■ Listed entries:
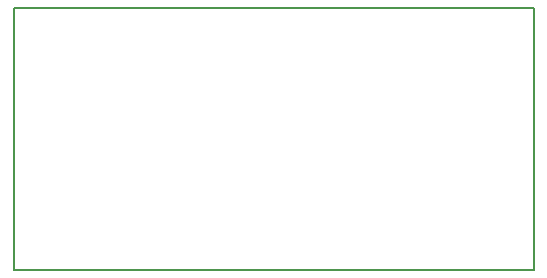
<source format=gko>
G04 DipTrace 2.4.0.2*
%INBoardOutline.GKO*%
%MOMM*%
%ADD10C,0.15*%
%FSLAX53Y53*%
G04*
G71*
G90*
G75*
G01*
%LNBoardOutline*%
%LPD*%
X6500Y-33750D2*
D10*
Y-11500D1*
X50500D1*
Y-33750D1*
X6500D1*
M02*

</source>
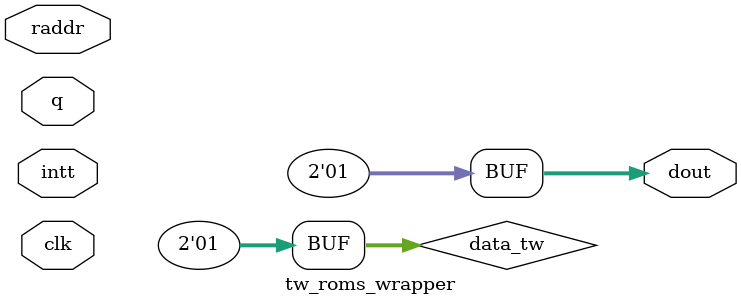
<source format=v>
`timescale 1ns / 1ps

module tw_roms_wrapper
#(
    parameter LOGQ       = 0,
    parameter LOGN       = 0,
    parameter IS_Q_FIXED = 0,
    parameter Q          = 0,
    parameter DELAY_ADD  = 0,
    parameter DELAY_SUB  = 0,
    parameter DELAY_MUL  = 0,
    parameter   DSP_W    = 0,
    parameter   DSP_H    = 0,
    parameter DELAY_RED  = 0,
    parameter   TYPE_RED = 0,
    parameter   W        = 0,
    parameter   L        = 0,
    parameter   MULLAT   = 0,
    parameter   ADDPIP   = 0,
    parameter   R_w      = 0,
    parameter DELAY_DIV2 = 0,
    parameter DELAY_BRAM = 0,
    parameter DELAY_BROM = 0,
    parameter DELAY_FIFO = 0,
    parameter BTF_GS     = 0,
    // specific
    parameter STAGE      = 0
)(
    input               clk,
    input               intt,
    input  [LOGQ-1:0]   q,
    input  [LOGN-1:0]   raddr, 
    output [LOGQ-1:0]   dout
);
    wire [LOGQ-1:0] data_tw;
    
    generate
        if (STAGE==11) begin
            tw_rom_11 #(LOGN, LOGQ, DELAY_BROM, STAGE) tw11 (clk, raddr, data_tw);
        end
        if (STAGE==10) begin
            tw_rom_10 #(LOGN, LOGQ, DELAY_BROM, STAGE) tw10 (clk, raddr, data_tw);
        end
        if (STAGE==9) begin
            tw_rom_9  #(LOGN, LOGQ, DELAY_BROM, STAGE) tw9  (clk, raddr, data_tw);
        end
        if (STAGE==8) begin
            tw_rom_8  #(LOGN, LOGQ, DELAY_BROM, STAGE) tw8  (clk, raddr, data_tw);
        end
        if (STAGE==7) begin
            tw_rom_7  #(LOGN, LOGQ, DELAY_BROM, STAGE) tw7  (clk, raddr, data_tw);
        end
        if (STAGE==6) begin
            tw_rom_6  #(LOGN, LOGQ, DELAY_BROM, STAGE) tw6  (clk, raddr, data_tw);
        end
        if (STAGE==5) begin
            tw_rom_5  #(LOGN, LOGQ, DELAY_BROM, STAGE) tw5  (clk, raddr, data_tw);
        end
        if (STAGE==4) begin
            tw_rom_4  #(LOGN, LOGQ, DELAY_BROM, STAGE) tw4  (clk, raddr, data_tw);
        end
        if (STAGE==3) begin
            tw_rom_3  #(LOGN, LOGQ, DELAY_BROM, STAGE) tw3  (clk, raddr, data_tw);
        end
        if (STAGE==2) begin
            tw_rom_2  #(LOGN, LOGQ, DELAY_BROM, STAGE) tw2  (clk, raddr, data_tw);
        end
        if (STAGE==1) begin
            tw_rom_1  #(LOGN, LOGQ, DELAY_BROM, STAGE) tw1  (clk, raddr, data_tw);
        end
        if (STAGE==0) begin
            // tw_rom_0  #(LOGN, LOGQ, DELAY_BROM, STAGE) tw0  (clk, raddr, data_tw);
            assign data_tw = 1;
        end
    endgenerate
    
    assign dout = data_tw;
endmodule

</source>
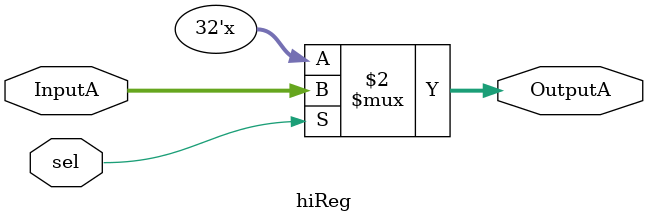
<source format=v>
module hiReg(InputA, OutputA, sel);
	input [31:0] InputA;
	input sel;
	output reg [31:0] OutputA;

	always@(sel) begin
		if(sel)begin
			OutputA <= InputA;
		end
	end
endmodule
</source>
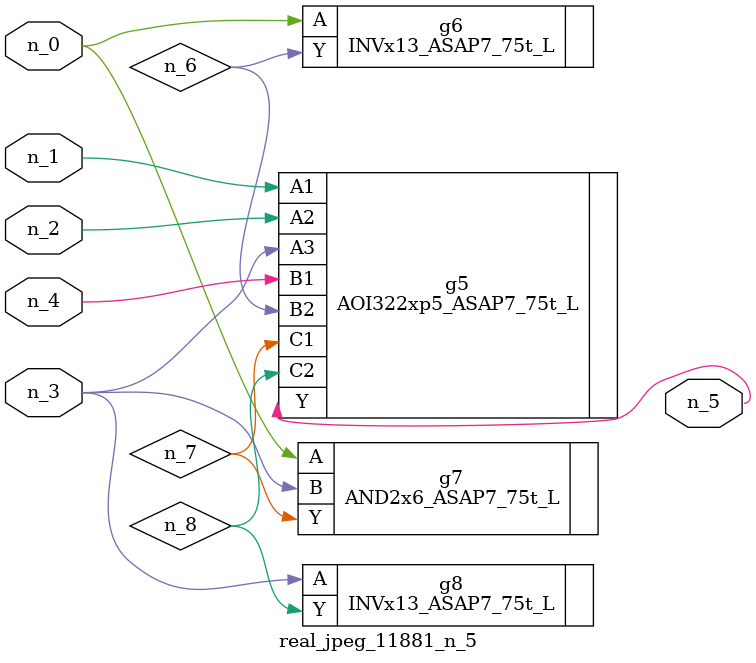
<source format=v>
module real_jpeg_11881_n_5 (n_4, n_0, n_1, n_2, n_3, n_5);

input n_4;
input n_0;
input n_1;
input n_2;
input n_3;

output n_5;

wire n_8;
wire n_6;
wire n_7;

INVx13_ASAP7_75t_L g6 ( 
.A(n_0),
.Y(n_6)
);

AND2x6_ASAP7_75t_L g7 ( 
.A(n_0),
.B(n_3),
.Y(n_7)
);

AOI322xp5_ASAP7_75t_L g5 ( 
.A1(n_1),
.A2(n_2),
.A3(n_3),
.B1(n_4),
.B2(n_6),
.C1(n_7),
.C2(n_8),
.Y(n_5)
);

INVx13_ASAP7_75t_L g8 ( 
.A(n_3),
.Y(n_8)
);


endmodule
</source>
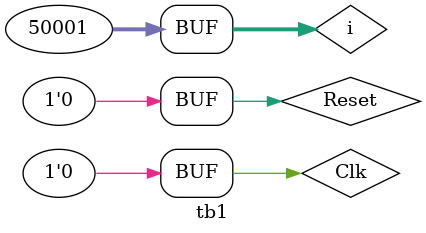
<source format=v>
`timescale 1ns / 1ns


module tb1();
    reg Clk,Reset;
    mips mips_tb(.clk(Clk),.reset(Reset));
    integer i;     
    initial        
    begin        
        Clk = 0;        
        Reset = 0;        
        #1
        Clk = 0;        
        Reset = 1;
        #1       
        Reset = 0;   
        for(i=1;i<=50000;i=i+1)            
        begin
            #5            
            Clk = ~Clk;
            
        end      
    end
endmodule

</source>
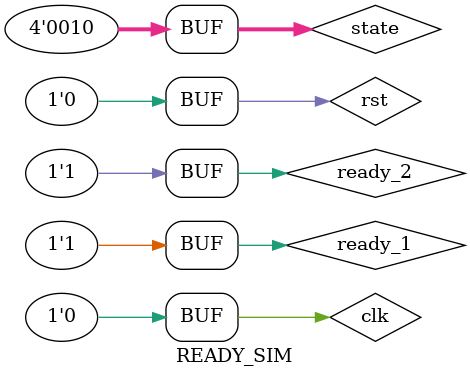
<source format=v>
`timescale 1ns / 100ps

module READY_SIM();

reg clk, rst, ready_1, ready_2;
reg [3:0] state;

wire [3:0] num, num_2;
wire ok, ok_2, led;




READY r0(
//----------------input-----------
    .CLK(clk),
    .RST(rst),
    .READY_1P(ready_1),
    .READY_2P(ready_2),
    .STATE(state),
    
 //----------------output----------   
    .NUM(num),
    .NUM_2(num_2),
    .OK(ok),
    .OK_2(ok_2),
    .LED(led)

);

always begin
        clk = 1;
  #0.8  clk = 0;
  #0.8;
end


initial begin
  rst = 0;
  ready_1 = 0;
  ready_2 = 0;
  state = 4'b0010;//READY
#5 ready_1 = 1;
#5 ready_2 = 1;
end

endmodule
</source>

■ Work to be completed: Once the pictures are removed, set down what remains of the entries above exactly.

■ Response to the exercise:
<source format=gko>
G04 DipTrace 2.4.0.2*
%INBoardOutline.GKO*%
%MOMM*%
%ADD10C,0.15*%
%FSLAX53Y53*%
G04*
G71*
G90*
G75*
G01*
%LNBoardOutline*%
%LPD*%
X6500Y-33750D2*
D10*
Y-11500D1*
X50500D1*
Y-33750D1*
X6500D1*
M02*

</source>
<source format=v>
`timescale 1ns / 1ps

module tw_roms_wrapper
#(
    parameter LOGQ       = 0,
    parameter LOGN       = 0,
    parameter IS_Q_FIXED = 0,
    parameter Q          = 0,
    parameter DELAY_ADD  = 0,
    parameter DELAY_SUB  = 0,
    parameter DELAY_MUL  = 0,
    parameter   DSP_W    = 0,
    parameter   DSP_H    = 0,
    parameter DELAY_RED  = 0,
    parameter   TYPE_RED = 0,
    parameter   W        = 0,
    parameter   L        = 0,
    parameter   MULLAT   = 0,
    parameter   ADDPIP   = 0,
    parameter   R_w      = 0,
    parameter DELAY_DIV2 = 0,
    parameter DELAY_BRAM = 0,
    parameter DELAY_BROM = 0,
    parameter DELAY_FIFO = 0,
    parameter BTF_GS     = 0,
    // specific
    parameter STAGE      = 0
)(
    input               clk,
    input               intt,
    input  [LOGQ-1:0]   q,
    input  [LOGN-1:0]   raddr, 
    output [LOGQ-1:0]   dout
);
    wire [LOGQ-1:0] data_tw;
    
    generate
        if (STAGE==11) begin
            tw_rom_11 #(LOGN, LOGQ, DELAY_BROM, STAGE) tw11 (clk, raddr, data_tw);
        end
        if (STAGE==10) begin
            tw_rom_10 #(LOGN, LOGQ, DELAY_BROM, STAGE) tw10 (clk, raddr, data_tw);
        end
        if (STAGE==9) begin
            tw_rom_9  #(LOGN, LOGQ, DELAY_BROM, STAGE) tw9  (clk, raddr, data_tw);
        end
        if (STAGE==8) begin
            tw_rom_8  #(LOGN, LOGQ, DELAY_BROM, STAGE) tw8  (clk, raddr, data_tw);
        end
        if (STAGE==7) begin
            tw_rom_7  #(LOGN, LOGQ, DELAY_BROM, STAGE) tw7  (clk, raddr, data_tw);
        end
        if (STAGE==6) begin
            tw_rom_6  #(LOGN, LOGQ, DELAY_BROM, STAGE) tw6  (clk, raddr, data_tw);
        end
        if (STAGE==5) begin
            tw_rom_5  #(LOGN, LOGQ, DELAY_BROM, STAGE) tw5  (clk, raddr, data_tw);
        end
        if (STAGE==4) begin
            tw_rom_4  #(LOGN, LOGQ, DELAY_BROM, STAGE) tw4  (clk, raddr, data_tw);
        end
        if (STAGE==3) begin
            tw_rom_3  #(LOGN, LOGQ, DELAY_BROM, STAGE) tw3  (clk, raddr, data_tw);
        end
        if (STAGE==2) begin
            tw_rom_2  #(LOGN, LOGQ, DELAY_BROM, STAGE) tw2  (clk, raddr, data_tw);
        end
        if (STAGE==1) begin
            tw_rom_1  #(LOGN, LOGQ, DELAY_BROM, STAGE) tw1  (clk, raddr, data_tw);
        end
        if (STAGE==0) begin
            // tw_rom_0  #(LOGN, LOGQ, DELAY_BROM, STAGE) tw0  (clk, raddr, data_tw);
            assign data_tw = 1;
        end
    endgenerate
    
    assign dout = data_tw;
endmodule

</source>
<source format=v>
module hiReg(InputA, OutputA, sel);
	input [31:0] InputA;
	input sel;
	output reg [31:0] OutputA;

	always@(sel) begin
		if(sel)begin
			OutputA <= InputA;
		end
	end
endmodule
</source>
<source format=v>
module real_jpeg_11881_n_5 (n_4, n_0, n_1, n_2, n_3, n_5);

input n_4;
input n_0;
input n_1;
input n_2;
input n_3;

output n_5;

wire n_8;
wire n_6;
wire n_7;

INVx13_ASAP7_75t_L g6 ( 
.A(n_0),
.Y(n_6)
);

AND2x6_ASAP7_75t_L g7 ( 
.A(n_0),
.B(n_3),
.Y(n_7)
);

AOI322xp5_ASAP7_75t_L g5 ( 
.A1(n_1),
.A2(n_2),
.A3(n_3),
.B1(n_4),
.B2(n_6),
.C1(n_7),
.C2(n_8),
.Y(n_5)
);

INVx13_ASAP7_75t_L g8 ( 
.A(n_3),
.Y(n_8)
);


endmodule
</source>
<source format=v>
`timescale 1ns / 1ns


module tb1();
    reg Clk,Reset;
    mips mips_tb(.clk(Clk),.reset(Reset));
    integer i;     
    initial        
    begin        
        Clk = 0;        
        Reset = 0;        
        #1
        Clk = 0;        
        Reset = 1;
        #1       
        Reset = 0;   
        for(i=1;i<=50000;i=i+1)            
        begin
            #5            
            Clk = ~Clk;
            
        end      
    end
endmodule

</source>
<source format=v>
`timescale 1ns / 100ps

module READY_SIM();

reg clk, rst, ready_1, ready_2;
reg [3:0] state;

wire [3:0] num, num_2;
wire ok, ok_2, led;




READY r0(
//----------------input-----------
    .CLK(clk),
    .RST(rst),
    .READY_1P(ready_1),
    .READY_2P(ready_2),
    .STATE(state),
    
 //----------------output----------   
    .NUM(num),
    .NUM_2(num_2),
    .OK(ok),
    .OK_2(ok_2),
    .LED(led)

);

always begin
        clk = 1;
  #0.8  clk = 0;
  #0.8;
end


initial begin
  rst = 0;
  ready_1 = 0;
  ready_2 = 0;
  state = 4'b0010;//READY
#5 ready_1 = 1;
#5 ready_2 = 1;
end

endmodule
</source>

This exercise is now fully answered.